The pleckstrin homology domain of protein kinase D interacts preferentially with the ηisoform of protein kinase C

The results presented here demonstrate that protein kinase D (PKD) and PKC eta transiently coexpressed in COS-7 cells form complexes that can be immunoprecipitated from cell lysates using specific antisera to PKD or PKC eta. The presence of PKC eta in PKD immune complexes was initially detected by in vitro kinase assays which reveal the presence of an 80-kDa phosphorylated band in addition to the 110-kDa band corresponding to autophosphorylated PHD. The association between PKD and PKC eta was further verified by Western blot analysis and peptide phosphorylation assays that exploited the distinct substrate specificity between PKCs and PKD. By the same criteria, PKD formed complexes only very weakly with PKC epsilon, and did not bind PKC zeta. When PKC eta was coexpressed with PHD mutants containing either complete or partial deletions of the PH domain, both PKC eta immunoreactivity and PKC activity in PHD immunoprecipitates were sharply reduced.

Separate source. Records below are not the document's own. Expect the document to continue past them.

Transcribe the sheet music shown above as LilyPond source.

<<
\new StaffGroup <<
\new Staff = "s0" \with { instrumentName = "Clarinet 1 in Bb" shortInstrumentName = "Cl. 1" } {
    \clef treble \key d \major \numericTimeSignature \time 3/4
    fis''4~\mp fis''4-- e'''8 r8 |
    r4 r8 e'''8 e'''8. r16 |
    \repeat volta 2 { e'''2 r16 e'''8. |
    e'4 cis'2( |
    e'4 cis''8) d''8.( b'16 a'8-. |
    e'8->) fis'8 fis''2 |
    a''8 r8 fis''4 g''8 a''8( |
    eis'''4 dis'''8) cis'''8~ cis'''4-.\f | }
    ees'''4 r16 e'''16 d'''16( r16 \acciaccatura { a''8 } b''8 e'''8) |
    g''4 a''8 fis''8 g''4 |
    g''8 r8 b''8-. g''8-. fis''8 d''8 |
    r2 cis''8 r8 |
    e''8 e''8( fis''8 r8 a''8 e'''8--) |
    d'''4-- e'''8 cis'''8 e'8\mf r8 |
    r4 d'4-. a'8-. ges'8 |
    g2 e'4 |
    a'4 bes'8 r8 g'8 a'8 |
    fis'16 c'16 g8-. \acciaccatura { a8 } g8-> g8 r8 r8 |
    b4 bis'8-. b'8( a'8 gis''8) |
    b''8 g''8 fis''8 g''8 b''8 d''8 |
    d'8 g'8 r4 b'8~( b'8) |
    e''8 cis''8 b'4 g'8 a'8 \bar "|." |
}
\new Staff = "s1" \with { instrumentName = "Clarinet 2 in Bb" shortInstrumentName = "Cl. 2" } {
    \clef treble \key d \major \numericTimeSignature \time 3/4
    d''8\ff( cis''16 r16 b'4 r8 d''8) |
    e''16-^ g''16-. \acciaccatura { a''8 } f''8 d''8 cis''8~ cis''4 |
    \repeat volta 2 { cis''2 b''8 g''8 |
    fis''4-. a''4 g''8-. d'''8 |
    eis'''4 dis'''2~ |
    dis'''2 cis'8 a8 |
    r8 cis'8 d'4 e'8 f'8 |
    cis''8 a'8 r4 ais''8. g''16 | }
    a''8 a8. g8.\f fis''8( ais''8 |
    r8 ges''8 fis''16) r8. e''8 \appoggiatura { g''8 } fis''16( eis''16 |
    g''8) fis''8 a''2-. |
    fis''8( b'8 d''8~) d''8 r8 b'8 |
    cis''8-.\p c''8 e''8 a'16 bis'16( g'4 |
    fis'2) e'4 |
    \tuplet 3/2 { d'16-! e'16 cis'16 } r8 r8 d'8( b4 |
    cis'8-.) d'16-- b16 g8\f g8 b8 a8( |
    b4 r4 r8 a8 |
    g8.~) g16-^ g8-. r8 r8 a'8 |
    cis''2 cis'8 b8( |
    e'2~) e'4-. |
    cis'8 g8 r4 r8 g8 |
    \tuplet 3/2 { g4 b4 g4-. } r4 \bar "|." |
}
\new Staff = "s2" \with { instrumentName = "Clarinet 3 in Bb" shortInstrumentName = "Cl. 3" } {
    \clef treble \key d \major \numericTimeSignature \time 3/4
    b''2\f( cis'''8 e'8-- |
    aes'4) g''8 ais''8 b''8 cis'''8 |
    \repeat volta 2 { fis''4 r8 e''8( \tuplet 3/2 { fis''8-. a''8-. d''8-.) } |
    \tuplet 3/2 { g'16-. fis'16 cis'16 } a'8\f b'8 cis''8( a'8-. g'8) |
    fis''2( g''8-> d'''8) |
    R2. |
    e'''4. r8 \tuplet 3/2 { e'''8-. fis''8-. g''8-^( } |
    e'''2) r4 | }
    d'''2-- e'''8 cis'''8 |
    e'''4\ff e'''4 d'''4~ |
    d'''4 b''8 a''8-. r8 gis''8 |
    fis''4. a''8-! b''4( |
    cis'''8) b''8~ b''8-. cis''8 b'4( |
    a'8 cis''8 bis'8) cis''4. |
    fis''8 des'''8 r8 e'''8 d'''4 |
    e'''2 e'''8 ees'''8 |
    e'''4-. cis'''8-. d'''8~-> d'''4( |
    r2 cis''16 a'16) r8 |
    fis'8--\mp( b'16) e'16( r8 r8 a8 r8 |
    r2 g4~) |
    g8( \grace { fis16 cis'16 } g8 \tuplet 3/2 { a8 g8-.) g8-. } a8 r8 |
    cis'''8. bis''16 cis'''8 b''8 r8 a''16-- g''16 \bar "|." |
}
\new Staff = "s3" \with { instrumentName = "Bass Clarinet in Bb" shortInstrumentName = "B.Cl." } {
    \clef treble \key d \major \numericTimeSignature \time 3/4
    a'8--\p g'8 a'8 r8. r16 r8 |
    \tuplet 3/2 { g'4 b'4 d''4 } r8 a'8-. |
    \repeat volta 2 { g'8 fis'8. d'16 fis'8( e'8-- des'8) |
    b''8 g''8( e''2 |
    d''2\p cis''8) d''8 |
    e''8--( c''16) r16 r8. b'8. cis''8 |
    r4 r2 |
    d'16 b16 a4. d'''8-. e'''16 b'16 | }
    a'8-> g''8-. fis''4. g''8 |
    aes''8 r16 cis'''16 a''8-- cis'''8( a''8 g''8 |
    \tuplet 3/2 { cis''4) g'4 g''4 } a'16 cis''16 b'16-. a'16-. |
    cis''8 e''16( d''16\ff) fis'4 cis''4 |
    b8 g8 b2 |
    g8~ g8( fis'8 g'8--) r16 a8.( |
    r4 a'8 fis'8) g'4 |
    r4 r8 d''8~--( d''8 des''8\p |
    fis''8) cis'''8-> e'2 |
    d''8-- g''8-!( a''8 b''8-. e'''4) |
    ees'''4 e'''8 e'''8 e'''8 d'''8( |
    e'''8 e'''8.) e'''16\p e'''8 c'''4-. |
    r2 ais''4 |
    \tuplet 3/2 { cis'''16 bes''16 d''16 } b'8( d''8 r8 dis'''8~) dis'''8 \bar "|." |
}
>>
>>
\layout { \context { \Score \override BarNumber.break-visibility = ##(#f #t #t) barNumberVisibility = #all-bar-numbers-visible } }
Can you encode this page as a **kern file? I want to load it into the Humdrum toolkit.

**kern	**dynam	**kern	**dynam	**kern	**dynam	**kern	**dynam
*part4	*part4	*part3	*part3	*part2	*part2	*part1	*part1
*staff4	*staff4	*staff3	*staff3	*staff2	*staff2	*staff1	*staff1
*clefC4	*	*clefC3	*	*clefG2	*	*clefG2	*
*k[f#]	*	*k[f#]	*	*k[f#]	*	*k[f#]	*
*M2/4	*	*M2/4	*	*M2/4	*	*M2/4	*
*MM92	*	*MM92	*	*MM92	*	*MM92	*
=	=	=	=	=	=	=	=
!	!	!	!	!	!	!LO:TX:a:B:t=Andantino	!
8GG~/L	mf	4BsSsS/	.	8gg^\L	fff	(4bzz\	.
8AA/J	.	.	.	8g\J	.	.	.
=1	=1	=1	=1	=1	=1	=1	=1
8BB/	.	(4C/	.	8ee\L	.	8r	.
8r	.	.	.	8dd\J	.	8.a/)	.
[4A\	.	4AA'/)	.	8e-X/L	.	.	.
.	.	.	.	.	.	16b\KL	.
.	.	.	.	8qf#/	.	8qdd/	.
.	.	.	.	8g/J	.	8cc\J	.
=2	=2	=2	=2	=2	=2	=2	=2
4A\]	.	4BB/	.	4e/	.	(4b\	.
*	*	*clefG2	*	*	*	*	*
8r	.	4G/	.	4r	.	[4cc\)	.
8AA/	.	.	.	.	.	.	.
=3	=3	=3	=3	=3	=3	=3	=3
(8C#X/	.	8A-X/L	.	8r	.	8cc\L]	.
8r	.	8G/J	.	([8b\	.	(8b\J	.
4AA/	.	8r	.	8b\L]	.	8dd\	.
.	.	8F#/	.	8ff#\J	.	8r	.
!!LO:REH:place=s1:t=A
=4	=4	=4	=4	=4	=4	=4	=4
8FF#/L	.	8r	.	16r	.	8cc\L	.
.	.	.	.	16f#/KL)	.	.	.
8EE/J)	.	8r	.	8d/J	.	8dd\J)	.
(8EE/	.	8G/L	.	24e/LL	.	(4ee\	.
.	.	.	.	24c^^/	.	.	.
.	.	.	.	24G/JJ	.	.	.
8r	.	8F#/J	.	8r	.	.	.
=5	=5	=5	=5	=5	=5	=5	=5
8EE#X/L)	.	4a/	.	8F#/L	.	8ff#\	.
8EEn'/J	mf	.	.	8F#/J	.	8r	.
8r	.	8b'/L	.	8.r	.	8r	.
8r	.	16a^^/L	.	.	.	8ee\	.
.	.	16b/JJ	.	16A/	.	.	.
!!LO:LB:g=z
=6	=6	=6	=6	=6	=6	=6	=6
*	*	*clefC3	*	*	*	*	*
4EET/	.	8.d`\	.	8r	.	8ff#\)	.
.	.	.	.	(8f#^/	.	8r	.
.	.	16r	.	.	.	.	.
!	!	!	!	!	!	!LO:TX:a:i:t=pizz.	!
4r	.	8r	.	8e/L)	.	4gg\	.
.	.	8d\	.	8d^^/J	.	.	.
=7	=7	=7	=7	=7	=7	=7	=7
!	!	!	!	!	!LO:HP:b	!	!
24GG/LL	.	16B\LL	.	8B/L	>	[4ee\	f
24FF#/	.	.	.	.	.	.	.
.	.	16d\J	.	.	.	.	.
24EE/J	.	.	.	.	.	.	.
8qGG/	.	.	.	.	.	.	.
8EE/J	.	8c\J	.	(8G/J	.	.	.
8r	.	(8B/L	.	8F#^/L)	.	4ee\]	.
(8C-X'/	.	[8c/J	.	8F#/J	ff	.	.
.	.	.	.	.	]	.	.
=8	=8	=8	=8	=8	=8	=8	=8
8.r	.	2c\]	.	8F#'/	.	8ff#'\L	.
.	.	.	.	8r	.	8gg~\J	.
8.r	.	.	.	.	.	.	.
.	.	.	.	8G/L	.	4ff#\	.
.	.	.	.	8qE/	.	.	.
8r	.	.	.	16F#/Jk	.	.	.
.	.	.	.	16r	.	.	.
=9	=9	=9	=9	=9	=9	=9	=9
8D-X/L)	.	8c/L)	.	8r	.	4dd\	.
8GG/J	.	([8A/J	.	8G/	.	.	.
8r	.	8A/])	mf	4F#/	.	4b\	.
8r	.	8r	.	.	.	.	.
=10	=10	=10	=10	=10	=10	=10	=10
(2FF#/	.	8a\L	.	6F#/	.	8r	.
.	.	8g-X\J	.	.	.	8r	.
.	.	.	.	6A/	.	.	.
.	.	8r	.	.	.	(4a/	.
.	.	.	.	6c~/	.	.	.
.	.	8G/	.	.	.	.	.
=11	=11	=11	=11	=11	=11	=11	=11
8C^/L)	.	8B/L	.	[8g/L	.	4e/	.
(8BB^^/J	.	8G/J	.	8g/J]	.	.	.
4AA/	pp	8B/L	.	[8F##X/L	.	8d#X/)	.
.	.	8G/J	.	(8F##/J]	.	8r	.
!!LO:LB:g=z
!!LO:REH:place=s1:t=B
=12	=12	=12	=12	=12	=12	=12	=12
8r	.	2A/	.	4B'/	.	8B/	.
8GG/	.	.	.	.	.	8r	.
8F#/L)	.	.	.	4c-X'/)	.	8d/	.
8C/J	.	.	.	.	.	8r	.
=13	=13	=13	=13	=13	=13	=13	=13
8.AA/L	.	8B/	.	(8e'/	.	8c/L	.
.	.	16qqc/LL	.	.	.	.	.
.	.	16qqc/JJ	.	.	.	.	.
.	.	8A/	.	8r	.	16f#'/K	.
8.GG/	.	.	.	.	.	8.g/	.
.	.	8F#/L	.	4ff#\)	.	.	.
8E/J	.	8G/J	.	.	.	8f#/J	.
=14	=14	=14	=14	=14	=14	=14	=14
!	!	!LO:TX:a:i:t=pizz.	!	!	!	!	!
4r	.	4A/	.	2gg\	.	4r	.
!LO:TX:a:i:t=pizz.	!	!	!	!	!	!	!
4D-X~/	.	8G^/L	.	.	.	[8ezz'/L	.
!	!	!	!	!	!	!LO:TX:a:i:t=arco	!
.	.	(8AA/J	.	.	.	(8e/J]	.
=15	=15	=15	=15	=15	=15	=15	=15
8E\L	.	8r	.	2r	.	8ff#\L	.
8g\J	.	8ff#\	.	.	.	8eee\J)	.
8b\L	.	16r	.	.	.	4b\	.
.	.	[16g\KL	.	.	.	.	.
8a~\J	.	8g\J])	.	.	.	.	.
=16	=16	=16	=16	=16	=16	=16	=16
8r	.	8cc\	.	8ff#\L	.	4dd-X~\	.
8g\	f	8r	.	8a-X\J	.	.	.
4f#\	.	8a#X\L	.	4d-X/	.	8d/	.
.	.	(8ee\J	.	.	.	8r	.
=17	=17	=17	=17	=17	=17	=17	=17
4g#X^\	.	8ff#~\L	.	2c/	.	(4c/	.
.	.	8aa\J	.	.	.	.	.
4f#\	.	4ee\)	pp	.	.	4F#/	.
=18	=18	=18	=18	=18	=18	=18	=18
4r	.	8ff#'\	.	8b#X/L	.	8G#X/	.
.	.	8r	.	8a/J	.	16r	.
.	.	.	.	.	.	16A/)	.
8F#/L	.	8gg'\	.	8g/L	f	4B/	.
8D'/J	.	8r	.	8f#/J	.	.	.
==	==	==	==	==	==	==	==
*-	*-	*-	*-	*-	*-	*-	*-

In contrast, deletion of an amino-terminal portion of the molecule, either cysteine-rich region, or the entire cysteine-rich domain did not interfere with the association of PBD with PKC eta. Furthermore, a glutathione S-transferase-PKDPH fusion protein bound preferentially to PKC eta, These results indicate that the PHD PH domain can discriminate between closely related structures of a single enzyme family, e.g. novel PKCs epsilon and eta, thereby revealing a previously undetected degree of specificity among protein-protein interactions mediated by PH domains.